In this Account, we focus on key aspects of managing energy flow from excited semiconductor nanocrystals to surface-bound chromophores. The singlet and triplet characteristics of the semiconductor nanoparticle enable tuning of energy transfer pathways through bandgap engineering. In addition to the alignment of energy levels between the semiconductor donor and the singlet/triplet energy levels of the acceptor dye, other parameters such as spectral overlap, surface binding through functional groups, and rate of competing energy transfer pathways all play integral roles in directing energy transfer. For example, in a prototypical halide perovskite nanocrystal–rhodamine dye assembly, singlet energy transfer is observed when the donor is a high-bandgap semiconductor (e.g., CsPbBr₃, E_g= 2.47 eV). However, when the donor is a low-bandgap semiconductor (e.g., CsPbI₃, E_g = 1.87 eV), one observes only triplet energy transfer. Tuning of the donor bandgap with mixed halide perovskites (e.g., CsPb(Br_xI_1–x)₃) allows for populations of both singlet and triplet excited states of the acceptor dye. Additionally, triplet characteristics of the donor semiconductor nanocrystal can be further enhanced through Mn doping which places low-energy triplet-active states within the nanocrystal donor.
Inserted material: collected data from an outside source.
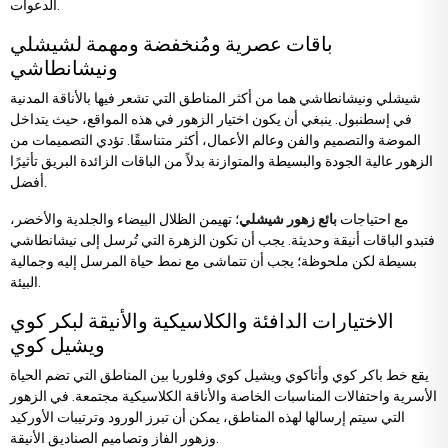
الدعوات.
باقات عصرية ومُنخفضة ومهمة لشيشلي
ونيشانطاشي
شيشلي ونيشانطاشي هما من أكثر المناطق التي تشعر فيها بالأناقة المدنية
في إسطنبول. ينبغي أن يكون اختيار الزهور في هذه المواقع، حيث يتداخل
الموضة والتصميم والفن وعالم الأعمال، أكثر متناسقًا. تؤدي التصميمات من
الزهور عالية الجودة والبسيطة والمتوازنة بدلاً من الباقات الزائدة البريق تأثيرًا
أفضل.
مع احتياجات
بائع زهور شيشلي
؛ تهيمن الظلال البيضاء والجلدية والأخضر،
فتبدو الباقات أنيقة وحديثة. يجب أن تكون الزهرة التي تُرسل إلى نيشانطاشي
بسيطة لكن ملحوظة؛ يجب أن تتماشى مع نمط حياة المرسل إليه وجمالية
البيئة.
الاختيارات الدافئة والكلاسيكية والأنيقة لبكر كوي
ويشيل كوي
يقع خط باكر كوي وأتاكوي ويشيل كوي وفلوريا بين المناطق التي تضم الحياة
الأسرية واحتفالات المناسبات الخاصة والأناقة الكلاسيكية مجتمعة. في الزهور
التي سيتم إرسالها لهذه المناطق، يمكن أن تبرز الورود وترتيبات الأوركيد
وزهور الفاز وتصاميم الصناديق الأنيقة.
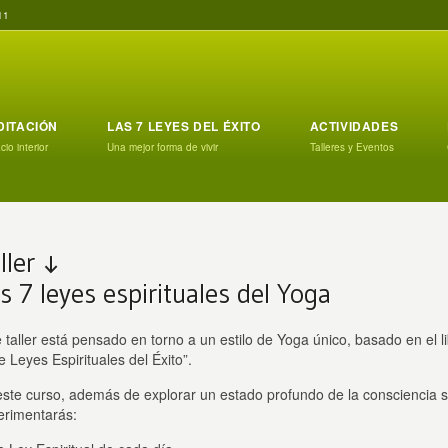
11
DITACIÓN
LAS 7 LEYES DEL ÉXITO
ACTIVIDADES
io interior
Una mejor forma de vivir
Talleres y Eventos
ller ↓
s 7 leyes espirituales del Yoga
 taller está pensado en torno a un estilo de Yoga único, basado en el 
e Leyes Espirituales del Éxito”.
este curso, además de explorar un estado profundo de la consciencia 
erimentarás:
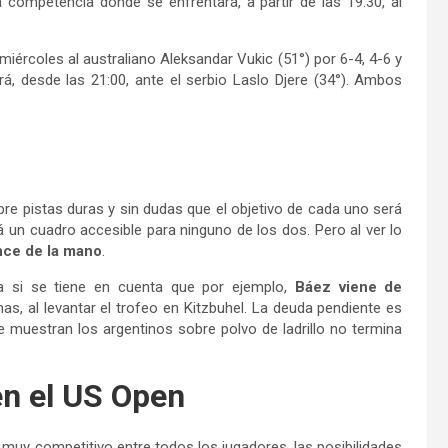
 competencia donde se enfrentará, a partir de las 19:30, al
miércoles al australiano Aleksandar Vukic (51°) por 6-4, 4-6 y
á, desde las 21:00, ante el serbio Laslo Djere (34°). Ambos
 pistas duras y sin dudas que el objetivo de cada uno será
á un cuadro accesible para ninguno de los dos. Pero al ver lo
ance de la mano
.
a si se tiene en cuenta que por ejemplo,
Báez viene de
, al levantar el trofeo en Kitzbuhel. La deuda pendiente es
ue muestran los argentinos sobre polvo de ladrillo no termina
en el US Open
 muy competitivo entre todos los jugadores, las posibilidades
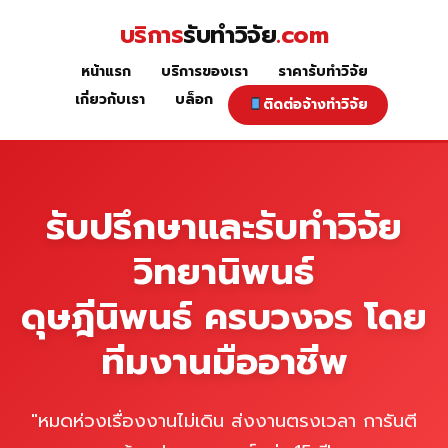
Skip
บริการ
รับทำวิจัย
.com
to
content
หน้าแรก
บริการของเรา
ราคารับทำวิจัย
หน้าแรก
เกี่ยวกับเรา
บล็อก
ติดต่อจ้างทำวิจัย
รับปรึกษาและรับทำวิจัย
วิทยานิพนธ์
ดุษฎีนิพนธ์ ครบวงจร โดย
ทีมงานมืออาชีพ
"หมดห่วงเรื่องงานไม่เดิน ส่งงานตรงเวลา การันตี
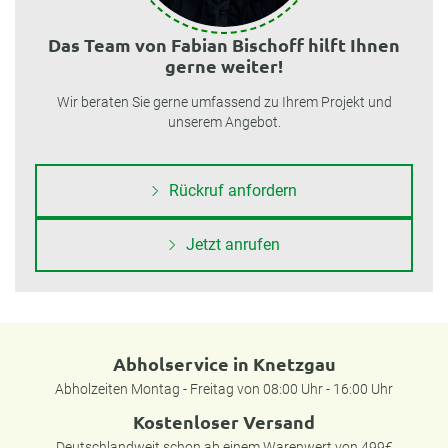
Das Team von Fabian Bischoff hilft Ihnen
gerne weiter!
Wir beraten Sie gerne umfassend zu Ihrem Projekt und
unserem Angebot.
Rückruf anfordern
Jetzt anrufen
Abholservice in Knetzgau
Abholzeiten Montag - Freitag von 08:00 Uhr - 16:00 Uhr
Kostenloser Versand
Deutschlandweit schon ab einem Warenwert von 499€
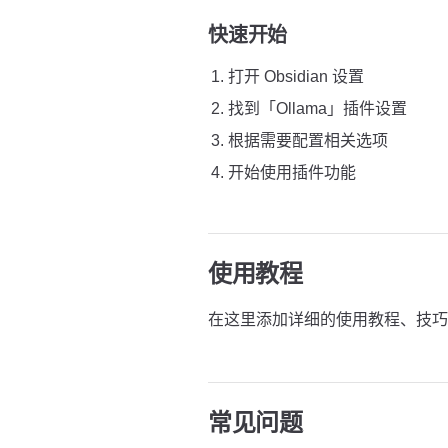
快速开始
打开 Obsidian 设置
找到「Ollama」插件设置
根据需要配置相关选项
开始使用插件功能
使用教程
在这里添加详细的使用教程、技巧
常见问题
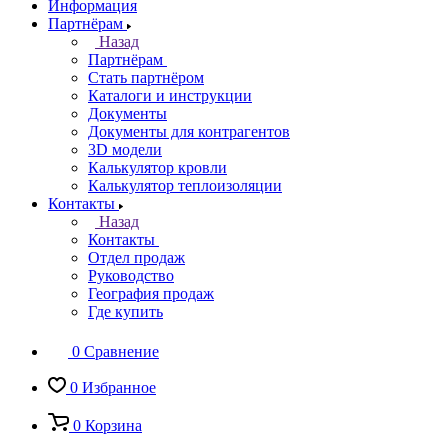
Информация
Партнёрам
Назад
Партнёрам
Стать партнёром
Каталоги и инструкции
Документы
Документы для контрагентов
3D модели
Калькулятор кровли
Калькулятор теплоизоляции
Контакты
Назад
Контакты
Отдел продаж
Руководство
География продаж
Где купить
0
Сравнение
0
Избранное
0
Корзина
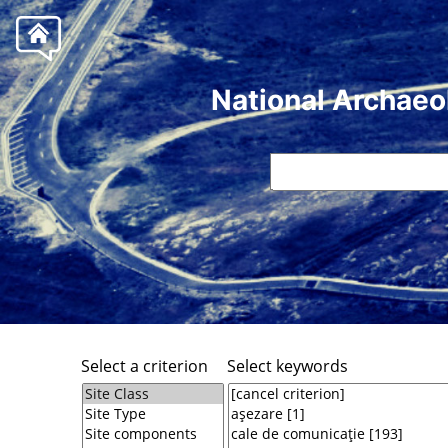
National Archaeo
Select a criterion
Select keywords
The ability to steer energy transfer pathways in a semiconductor nanocrystal–dye assembly finds its use in the design of semiconductor–multichromophoric films. Such hybrid films can down-shift or up-convert incident photons and deliver emission at desired wavelengths. By selecting high energy donor (e.g., CsPbBr₃) one can down-shift the incident photons through energy transfer cascade, as in the case of the CsPbBr₃-rubrene-tetraphenyldibenzoperiflanthene (DBP) system to populate singlet excited DBP (perylene derivative). On the other hand, when the donor energy is low as in the case of CsPbI₃-rubrene-DBP, one can populate singlet DBP via triplet–triplet annihilation. Thus, by steering energy transfer pathways, it is possible to manage the photon flow and obtain desired emission output. Fundamental understanding of excited state processes responsible for energy transfer will assist in designing light harvesting assemblies that can manage photon delivery effectively in display devices and other optoelectronic devices.